Problem to work on
According to the text on diprotic and polyprotic acids below, how many equivalence points does a triprotic acid show in a titration curve?

## Diprotic and Polyprotic Acids

Diprotic and polyprotic acids contain multiple acidic protons that dissociate in distinct, sequential steps.

### Learning Objectives

Identify the key features that distinguish polyprotic acids from monoprotic acids.

### Key Takeaways

#### Key Points

• Polyprotic acids can lose two or more acidic protons; diprotic acids and triprotic acids are specific types of polyprotic acids that can lose two and three protons, respectively.
• Polyprotic acids display as many equivalence points in titration curves as the number of acidic protons they have; for instance, a diprotic acid would have two equivalence points, while a triprotic acid would have three equivalence points.
• For polyprotic acids, the first Ka is always the largest, followed by the second, etc.; this indicates that the protons become successively less acidic as they are lost.
• Although the tendency to lose each acidic proton decreases as subsequent ones are lost, all possible ionic species do exist in solution; to calculate their fractional concentration, one can use equations that rely on equilibrium constants and the concentration of protons in solution.

#### Key Terms

• titration: determining a substance’s concentration in a solution by slowly adding measured amounts of another substance (often with a burette) until a reaction is shown complete
• equivalence point: the point at which an added titrant is stoichiometrically equal to the number of moles in a sample’s substance; the smallest amount of titrant necessary to fully neutralize or react with the analyte
• diprotic acid: one that contains within its molecular structure two hydrogen atoms per molecule capable of dissociating
• triprotic acid: one that can donate three hydrogen ions per molecule during dissociation

As their name suggests, polyprotic acids contain more than one acidic proton. Two common examples are carbonic acid (H2CO3, which has two acidic protons and is therefore a diprotic acid) and phosphoric acid (H3PO4, which has three acidic protons and is therefore a triprotic acid).

Raw data

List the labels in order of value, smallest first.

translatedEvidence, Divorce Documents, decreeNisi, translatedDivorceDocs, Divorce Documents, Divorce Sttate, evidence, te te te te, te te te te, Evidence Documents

Final answer
Three.